产品说明：该项目的最终目标是开发一种基于传播缺陷型巨细胞病毒（CMV）衍生疫苗的人类免疫缺陷病毒（HIV）-1免疫疗法，该疫苗表达“定制”抗原，设计用于最大覆盖进化枝B表位。在非人灵长类动物模型中，恒河猴CMV载体疫苗表现出前所未有的针对高毒力猿猴免疫缺陷病毒（SIV）的保护作用。在初始感染后，SI最终从受保护动物中清除，表明CMV载体可以在感染个体中提供治疗效果。CMV载体在多个方面是独特的：它们可以诱导和维持高水平的循环和组织驻留效应记忆T细胞，即使当载体在体内扩散缺陷时。此外，在缺乏控制T细胞引发的病毒基因产物的情况下，CMV载体将T细胞诱导至非常规表位，包括MHC-II限制性CD 8 + T细胞。重要的是，CMV载体可以重复使用，并在CMV阳性宿主中使用，而不会损失免疫原性。HIV序列的多样性对HIV疫苗的设计提出了挑战。

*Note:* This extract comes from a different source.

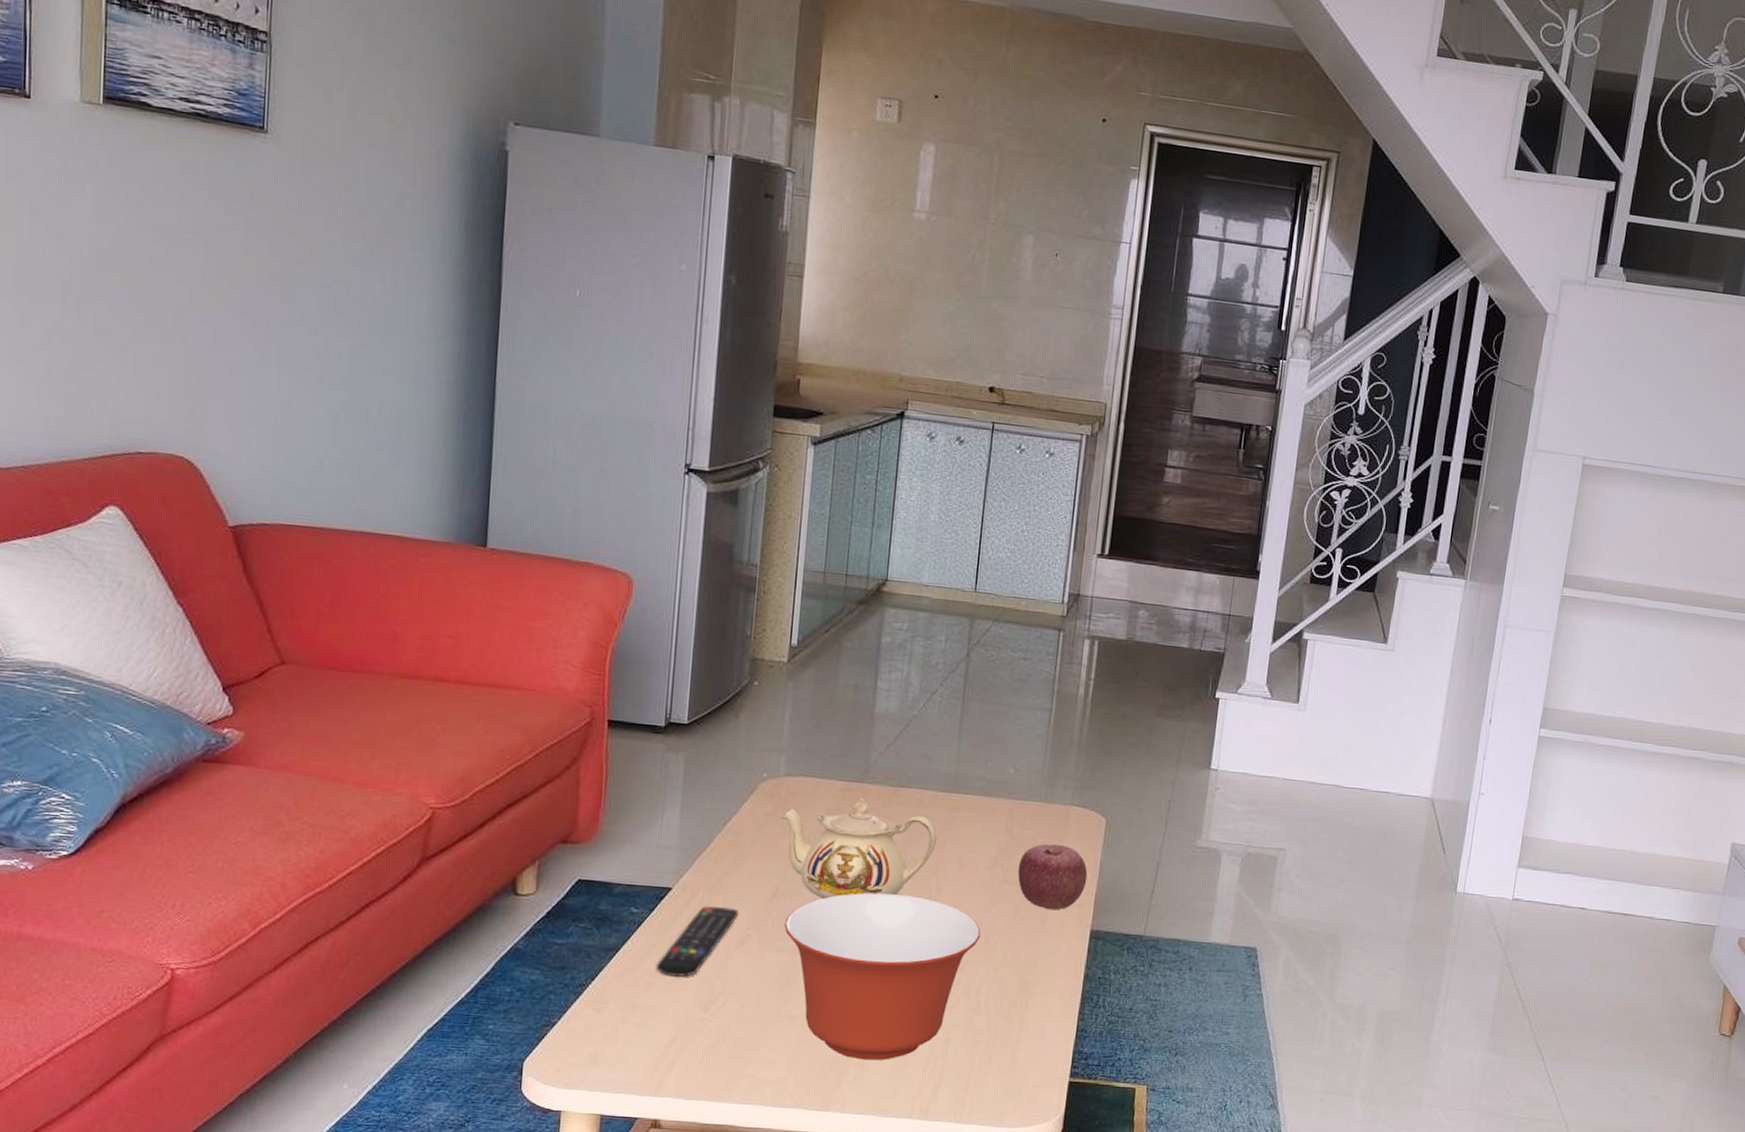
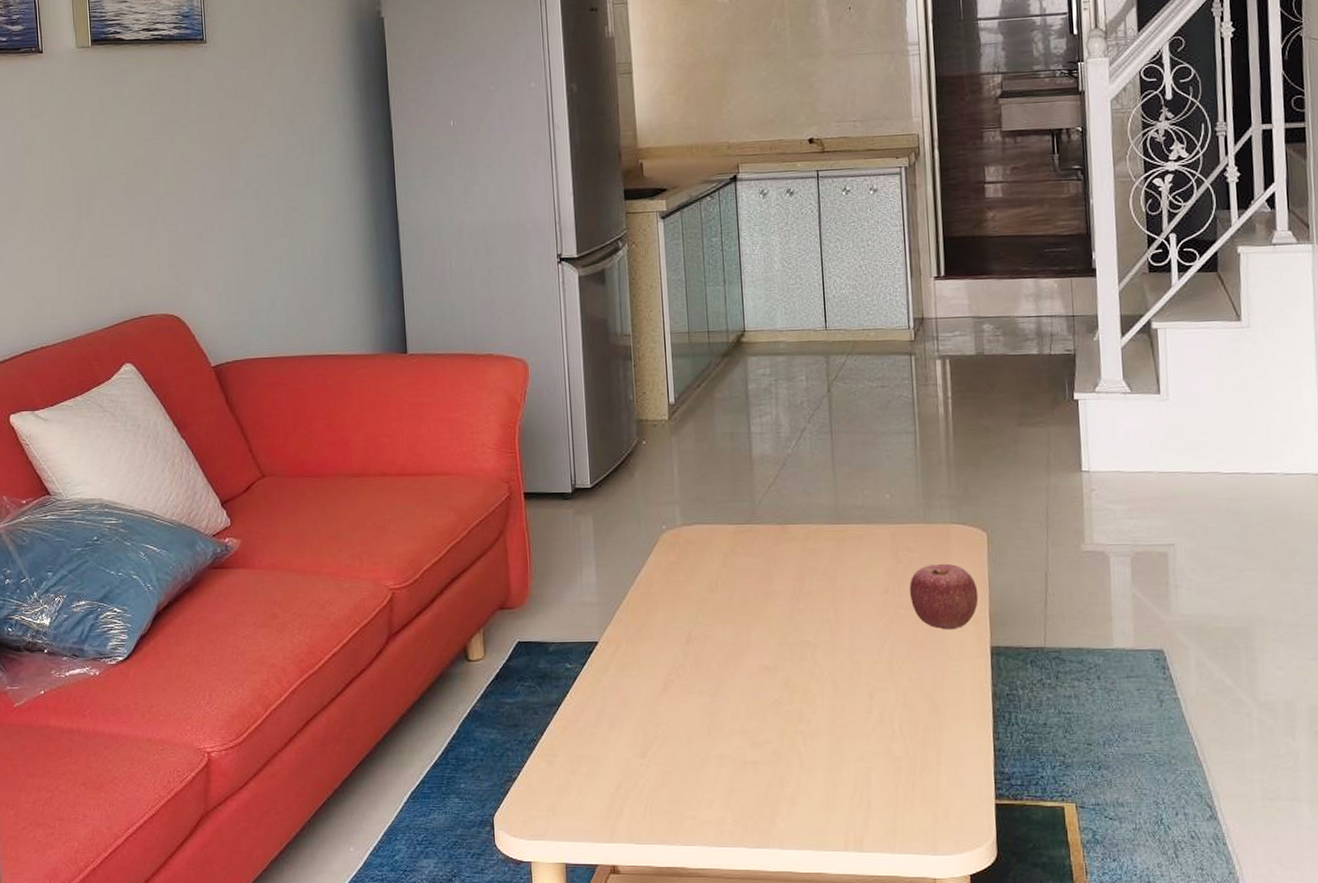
remote control: present [656,906,739,978] -> none [594,656,660,727]
teapot: present [780,798,937,900] -> none [683,539,828,640]
mixing bowl: present [784,892,981,1061] -> none [701,628,884,795]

然而，与努力实现最广泛的HIV亚种覆盖的预防性疫苗不同，治疗性疫苗可以针对感染个体中存在的实际菌株进行定制。因此，在该提议中，我们将测试以下假设：与非定制方法相比，从含有针对给定HIV进化枝的T细胞表位覆盖而优化的HIV抗原的小疫苗组中选择的定制疫苗鸡尾酒在诱导“相关”T细胞应答方面是上级的。我们将使用新的算法来设计定制的抗原，最大限度地提高表位匹配，我们将把这些抗原插入到一个新的人CMV载体骨架开发的TomegaVax在第一阶段的建议。我们将使用最近开发的HCMV NHP模型监测针对特定HIV株的表位特异性T细胞应答。根据这些结果，我们将设计最终的疫苗鸡尾酒。为了促进按照药品生产质量管理规范（GMP）生产HCMV载体，我们将根据初步数据生成补充主细胞库，初步数据首次显示先前用于生产不相关病毒疫苗的细胞类型中的HCMV生长。完成本项目后，我们将设计、表征和开发生产策略，以生产临床级HCMV/HIV载体产品。